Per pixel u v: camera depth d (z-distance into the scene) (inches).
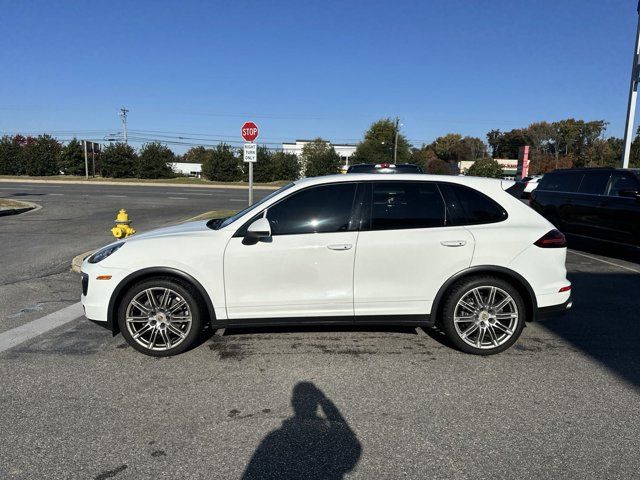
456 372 148.6
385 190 161.3
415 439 111.1
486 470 99.4
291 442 109.8
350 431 114.7
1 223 529.0
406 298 158.4
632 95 631.2
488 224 160.7
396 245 155.7
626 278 286.0
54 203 804.6
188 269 153.6
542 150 4055.1
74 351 163.8
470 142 4274.1
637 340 178.5
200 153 3715.6
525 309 163.5
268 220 158.2
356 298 157.5
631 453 105.6
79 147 2046.0
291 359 158.1
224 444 108.9
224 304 156.2
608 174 358.3
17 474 97.3
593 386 139.6
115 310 158.4
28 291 243.3
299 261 155.1
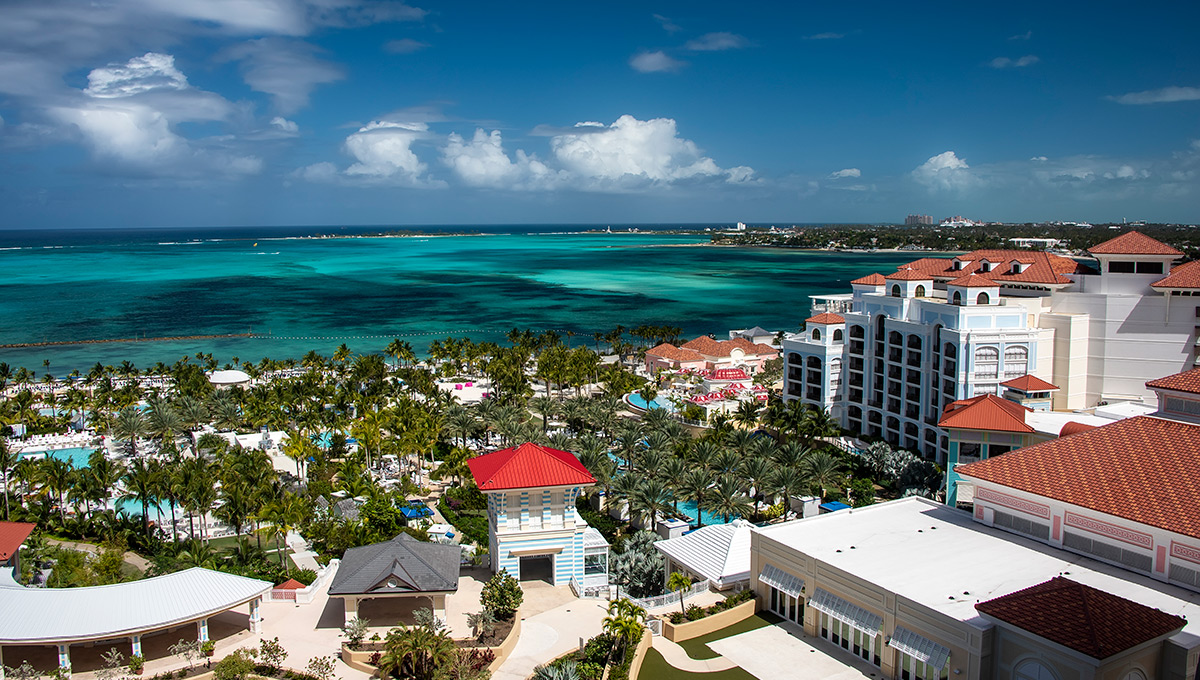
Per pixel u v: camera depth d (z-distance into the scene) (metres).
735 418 159.25
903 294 149.12
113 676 60.94
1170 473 64.88
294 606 75.25
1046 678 49.47
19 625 60.59
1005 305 142.12
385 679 60.69
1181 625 50.59
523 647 67.62
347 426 156.75
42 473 110.06
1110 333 137.75
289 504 100.00
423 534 101.25
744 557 78.88
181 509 120.31
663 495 105.94
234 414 162.88
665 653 64.69
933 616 55.62
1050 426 106.75
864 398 157.75
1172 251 136.25
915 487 120.88
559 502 81.75
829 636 66.12
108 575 85.94
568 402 161.50
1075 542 66.62
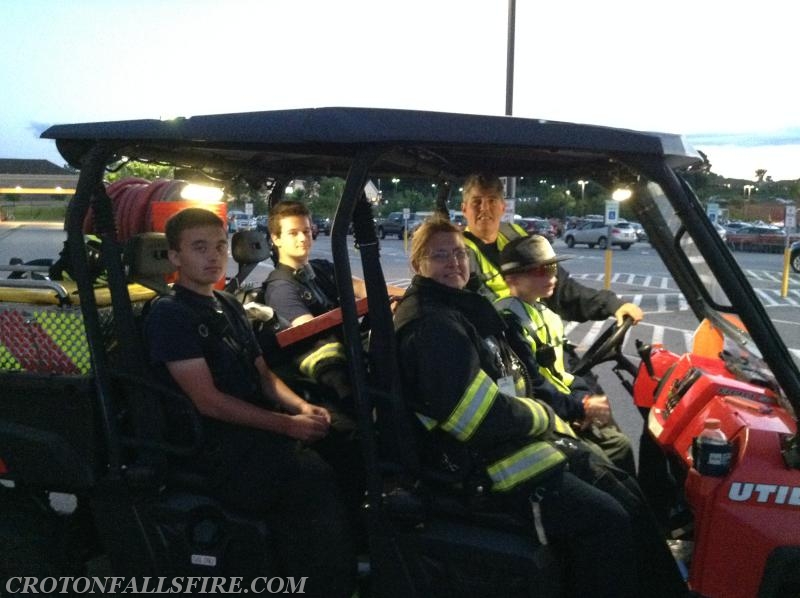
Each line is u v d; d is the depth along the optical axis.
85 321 2.45
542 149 2.24
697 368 2.91
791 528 2.19
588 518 2.36
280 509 2.56
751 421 2.39
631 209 3.23
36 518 2.77
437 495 2.42
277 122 2.26
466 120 2.21
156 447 2.49
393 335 2.36
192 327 2.52
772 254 35.47
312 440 2.62
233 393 2.60
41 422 2.54
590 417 2.95
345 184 2.27
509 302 3.12
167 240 2.60
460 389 2.30
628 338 10.38
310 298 3.58
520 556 2.28
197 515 2.50
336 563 2.55
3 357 2.58
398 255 29.61
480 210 3.50
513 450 2.38
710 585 2.27
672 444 2.80
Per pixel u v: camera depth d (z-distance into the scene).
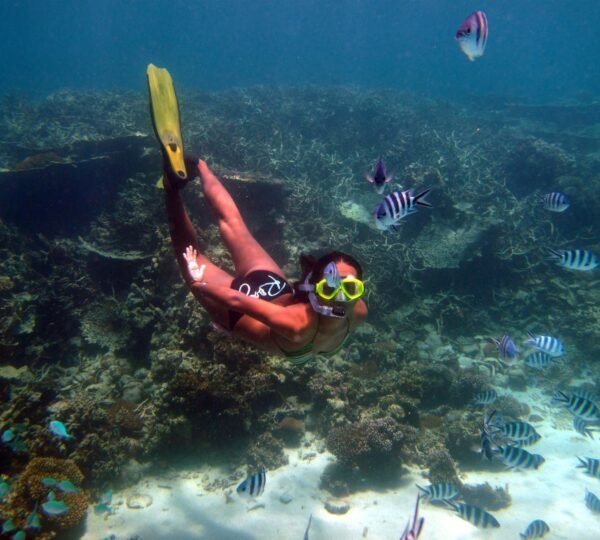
■ ■ ■ ■ ■
What to produce:
Would you repeat exactly, and only, the lines from the start of the records above through the line containing "115 310 158.4", with the pictures omitted?

Solution to the problem:
Per pixel u v: camera depth d (z-distance into the scene) (inches).
456 372 148.6
385 190 161.3
415 439 111.1
486 470 99.4
291 442 109.8
350 431 114.7
1 223 529.0
406 298 158.4
632 95 631.2
488 224 160.7
396 245 155.7
626 278 286.0
54 203 804.6
188 269 153.6
542 150 4055.1
74 351 163.8
470 142 4274.1
637 340 178.5
200 153 3715.6
525 309 163.5
268 220 158.2
356 298 157.5
631 453 105.6
79 147 2046.0
291 359 158.1
224 444 108.9
224 304 156.2
608 174 358.3
17 474 97.3
593 386 139.6
115 310 158.4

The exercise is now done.